# Your goal
Quote exactly, and only, the lines of the material below from the line with "clear glass only sign: 281" through the line with "411, 312): 283".

# Listed entries
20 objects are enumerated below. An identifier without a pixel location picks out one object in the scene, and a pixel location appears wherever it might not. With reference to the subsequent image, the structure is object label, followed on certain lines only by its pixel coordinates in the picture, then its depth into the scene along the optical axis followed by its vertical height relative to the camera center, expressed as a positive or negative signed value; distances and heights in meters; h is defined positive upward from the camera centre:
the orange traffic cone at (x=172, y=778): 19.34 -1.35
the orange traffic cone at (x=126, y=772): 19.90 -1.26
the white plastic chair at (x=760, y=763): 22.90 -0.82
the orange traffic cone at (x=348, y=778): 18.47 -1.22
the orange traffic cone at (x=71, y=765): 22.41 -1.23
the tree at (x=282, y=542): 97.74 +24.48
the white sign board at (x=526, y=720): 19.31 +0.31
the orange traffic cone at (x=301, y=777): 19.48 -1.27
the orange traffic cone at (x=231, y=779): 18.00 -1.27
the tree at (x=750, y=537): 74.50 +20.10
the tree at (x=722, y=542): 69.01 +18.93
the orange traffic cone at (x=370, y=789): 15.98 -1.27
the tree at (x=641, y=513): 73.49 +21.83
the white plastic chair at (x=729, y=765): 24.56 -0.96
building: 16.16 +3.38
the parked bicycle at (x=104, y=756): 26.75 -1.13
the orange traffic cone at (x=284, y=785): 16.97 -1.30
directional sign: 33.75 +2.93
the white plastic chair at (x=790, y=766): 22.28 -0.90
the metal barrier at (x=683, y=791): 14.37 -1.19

--

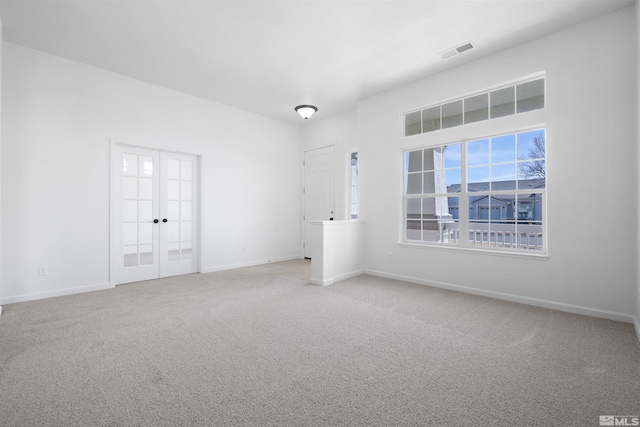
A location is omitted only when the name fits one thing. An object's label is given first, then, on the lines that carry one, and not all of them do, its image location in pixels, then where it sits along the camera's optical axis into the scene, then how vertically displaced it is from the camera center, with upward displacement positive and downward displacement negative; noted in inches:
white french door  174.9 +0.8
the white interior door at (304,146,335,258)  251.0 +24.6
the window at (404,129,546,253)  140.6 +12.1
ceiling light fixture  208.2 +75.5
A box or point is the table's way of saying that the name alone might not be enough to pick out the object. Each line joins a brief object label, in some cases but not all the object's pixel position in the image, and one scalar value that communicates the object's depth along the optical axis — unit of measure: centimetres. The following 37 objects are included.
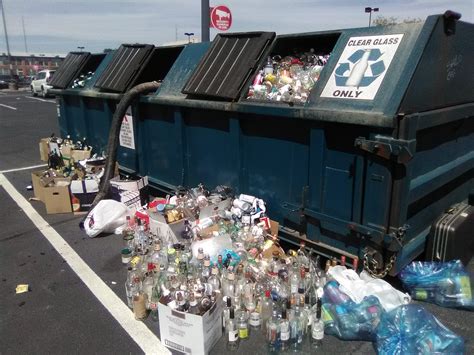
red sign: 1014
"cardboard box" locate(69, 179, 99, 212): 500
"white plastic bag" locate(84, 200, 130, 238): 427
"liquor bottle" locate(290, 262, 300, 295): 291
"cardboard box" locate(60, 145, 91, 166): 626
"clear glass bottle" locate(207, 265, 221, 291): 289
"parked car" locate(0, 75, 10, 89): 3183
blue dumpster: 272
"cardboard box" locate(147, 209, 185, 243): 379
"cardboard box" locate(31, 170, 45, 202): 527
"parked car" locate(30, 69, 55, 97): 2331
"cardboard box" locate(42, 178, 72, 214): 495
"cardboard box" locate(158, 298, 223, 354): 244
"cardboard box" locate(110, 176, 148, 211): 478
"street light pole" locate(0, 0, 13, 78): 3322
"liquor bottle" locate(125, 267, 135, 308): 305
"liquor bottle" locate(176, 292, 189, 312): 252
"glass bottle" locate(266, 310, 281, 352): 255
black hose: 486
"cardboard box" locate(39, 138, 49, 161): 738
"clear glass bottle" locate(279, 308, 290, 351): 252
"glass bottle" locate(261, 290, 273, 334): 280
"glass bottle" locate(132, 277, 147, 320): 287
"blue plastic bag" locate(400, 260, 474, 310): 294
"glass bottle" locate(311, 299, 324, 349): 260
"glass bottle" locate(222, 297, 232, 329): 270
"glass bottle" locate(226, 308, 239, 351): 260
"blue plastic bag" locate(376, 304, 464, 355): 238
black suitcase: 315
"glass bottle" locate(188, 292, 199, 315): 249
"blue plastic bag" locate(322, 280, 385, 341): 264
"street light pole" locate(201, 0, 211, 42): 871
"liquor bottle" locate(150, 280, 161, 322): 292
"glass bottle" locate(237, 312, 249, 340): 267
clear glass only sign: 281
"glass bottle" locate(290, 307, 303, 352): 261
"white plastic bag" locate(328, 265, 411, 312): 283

...

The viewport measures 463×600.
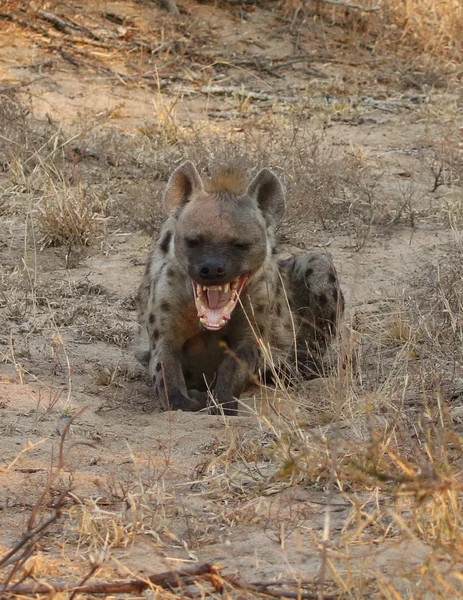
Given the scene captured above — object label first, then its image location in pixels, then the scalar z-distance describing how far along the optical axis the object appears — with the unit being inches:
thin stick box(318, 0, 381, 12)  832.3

# Solution for this task
clear glass only sign: 281
"glass bottle" locate(290, 307, 303, 352): 261
"white plastic bag" locate(328, 265, 411, 312): 283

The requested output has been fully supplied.